We got to spend summers at my grandparents farm, learning lots of useful skills, without actually knowing it. I perfected my top stitching there. I learned where the phrase "like a chicken with it's head cut off" comes from first hand. I learned how to herd sheep (sort of).
We had popcorn and apples for dinner when cooking just wasn't on the menu. There was always some kind of baked good stashed in the freezer, or if it was winter, on the stairs leading up to the north and blue rooms. If you're lucky, I'll make you one of my favorite treats -- Bugles with peanut butter dipped in chocolate. Salty sweet goodness.
We learned valuable math skills while playing gin rummy, spelling (with the assistance of a huge ancient dictionary sometimes) by playing Scrabble and all around sportsmanship because Grandma didn't let us win.
Later, while in college a funny shaped box would show up in my SPO now and again. Always recognizable on site, Grandma liked to reuse boxes from granola bars, cut down cereal boxes, etc. Friends would wonder why I was getting a box of granola bars in the mail, but I knew there was homemade goodness to be found inside. And I was happy to share...if I had to.
The lessons we didn't know we were learning were about being strong, and independent.

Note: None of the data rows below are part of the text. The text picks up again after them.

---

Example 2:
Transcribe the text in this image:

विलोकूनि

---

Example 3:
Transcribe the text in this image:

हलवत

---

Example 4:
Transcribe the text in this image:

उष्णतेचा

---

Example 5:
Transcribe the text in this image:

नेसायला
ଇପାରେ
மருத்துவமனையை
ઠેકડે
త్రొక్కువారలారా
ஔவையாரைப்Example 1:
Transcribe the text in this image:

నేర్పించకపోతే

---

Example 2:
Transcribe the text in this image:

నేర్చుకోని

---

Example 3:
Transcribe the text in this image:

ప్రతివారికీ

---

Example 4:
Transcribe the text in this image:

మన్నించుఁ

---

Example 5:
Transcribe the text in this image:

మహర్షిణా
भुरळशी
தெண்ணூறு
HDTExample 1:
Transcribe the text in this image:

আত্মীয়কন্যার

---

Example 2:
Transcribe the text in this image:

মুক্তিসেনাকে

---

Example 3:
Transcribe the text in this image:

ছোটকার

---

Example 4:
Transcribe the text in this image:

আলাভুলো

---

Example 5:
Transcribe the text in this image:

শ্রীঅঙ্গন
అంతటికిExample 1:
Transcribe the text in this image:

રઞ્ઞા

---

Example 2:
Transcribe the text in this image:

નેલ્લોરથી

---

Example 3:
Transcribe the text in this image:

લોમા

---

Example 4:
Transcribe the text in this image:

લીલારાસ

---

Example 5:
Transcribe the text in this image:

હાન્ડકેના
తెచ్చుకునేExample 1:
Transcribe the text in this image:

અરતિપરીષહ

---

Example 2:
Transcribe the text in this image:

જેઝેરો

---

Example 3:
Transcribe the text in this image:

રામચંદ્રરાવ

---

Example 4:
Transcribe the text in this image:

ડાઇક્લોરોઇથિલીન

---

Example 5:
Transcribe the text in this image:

Always willing to lend a hand to someone in need...but unwilling to take any guff from anyone. The bank teller always greeting my grandfather with a smile, he with a twinkle in his eye, taught kindness...even though our eye was on getting the lollipop for the drive home.

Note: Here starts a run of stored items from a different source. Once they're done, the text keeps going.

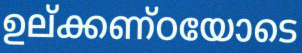
ഉല്ക്കണ്ഠയോടെ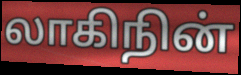
லாகிநின்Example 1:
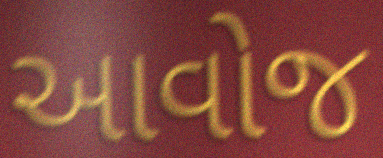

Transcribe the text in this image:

આવોજ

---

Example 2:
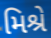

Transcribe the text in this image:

મિશ્રે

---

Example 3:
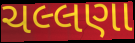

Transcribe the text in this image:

ચલ્લણા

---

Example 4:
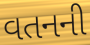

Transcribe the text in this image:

વતનની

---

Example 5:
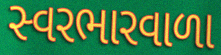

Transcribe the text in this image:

સ્વરભારવાળાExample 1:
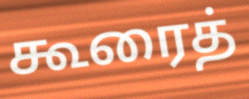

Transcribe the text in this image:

கூரைத்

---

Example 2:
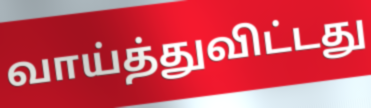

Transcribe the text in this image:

வாய்த்துவிட்டது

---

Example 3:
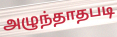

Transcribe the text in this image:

அழுந்தாதபடி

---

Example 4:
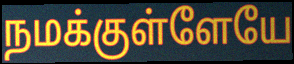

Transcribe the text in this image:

நமக்குள்ளேயே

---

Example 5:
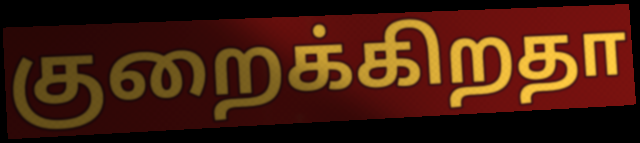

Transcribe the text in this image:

குறைக்கிறதா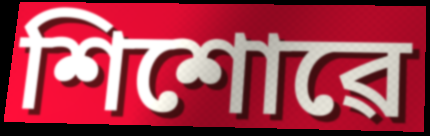
শিশোৱে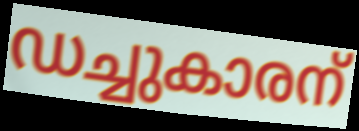
ഡച്ചുകാരന്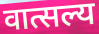
वात्सल्यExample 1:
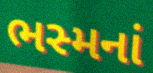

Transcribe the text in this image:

ભસ્મનાં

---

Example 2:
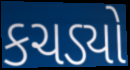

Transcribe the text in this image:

કચડ્યો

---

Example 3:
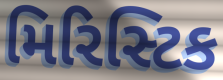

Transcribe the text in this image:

મિરિસ્ટિક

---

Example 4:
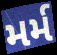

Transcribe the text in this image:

મર્મ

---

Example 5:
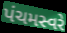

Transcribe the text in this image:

પંચમસ્વરે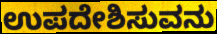
ಉಪದೇಶಿಸುವನು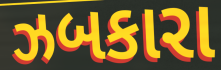
ઝબકારાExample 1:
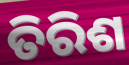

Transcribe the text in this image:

ତିରିଶ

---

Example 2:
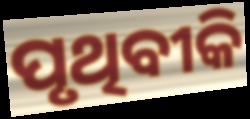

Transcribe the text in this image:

ପୃଥିବୀକି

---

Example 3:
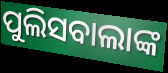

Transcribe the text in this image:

ପୁଲିସବାଲାଙ୍କ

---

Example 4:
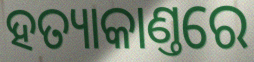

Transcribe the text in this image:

ହତ୍ୟାକାଣ୍ତରେ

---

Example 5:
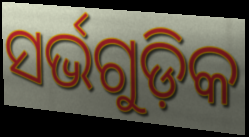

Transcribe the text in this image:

ସର୍ଭଗୁଡ଼ିକ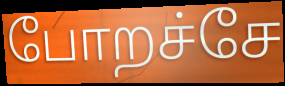
போறச்சேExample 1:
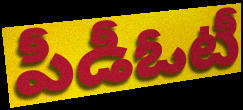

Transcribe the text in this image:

పీడీఓటీ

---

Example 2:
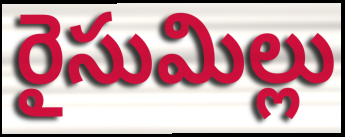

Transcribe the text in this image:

రైసుమిల్లు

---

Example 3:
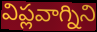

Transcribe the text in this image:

విప్లవాగ్నిని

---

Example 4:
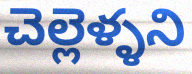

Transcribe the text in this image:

చెల్లెళ్ళని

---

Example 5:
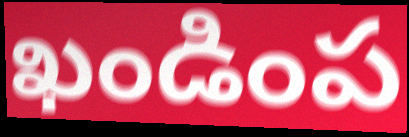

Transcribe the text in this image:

ఖండింపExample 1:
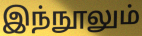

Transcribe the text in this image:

இந்நூலும்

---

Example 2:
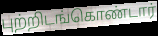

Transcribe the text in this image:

புற்றிடங்கொண்டார்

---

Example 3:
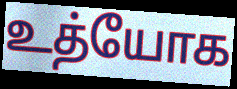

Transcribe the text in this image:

உத்யோக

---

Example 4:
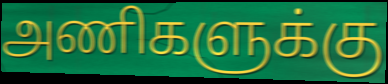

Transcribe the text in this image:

அணிகளுக்கு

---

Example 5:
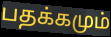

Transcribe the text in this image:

பதக்கமும்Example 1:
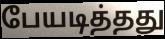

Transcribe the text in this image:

பேயடித்தது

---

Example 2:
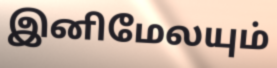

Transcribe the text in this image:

இனிமேலயும்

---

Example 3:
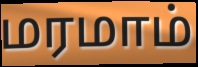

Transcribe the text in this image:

மரமாம்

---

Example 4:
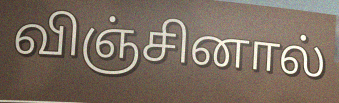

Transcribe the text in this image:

விஞ்சினால்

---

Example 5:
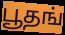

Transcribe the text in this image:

பூதங்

Honesty. Intrgrity. Compassion. Kindness.
Some would say these lessons are rooted in small town, rural middle America. I say they are rooted in family, and I wouldn't trade them for anything in the world.
May I strive to be the kind of woman that has a stream of guests coming to see her because she's been away from them from too long. With a twinkle in my eye, and kindness in my heart I hope to always be a living example of all these lessons, even in what seems to be the darkest of hours.
See? I told you.
We are the lucky ones.
(This is a rendering of a drop for THE ORPHANS HOME CYCLE) which hangs in my office and reminds me of my Grandparent's farm.)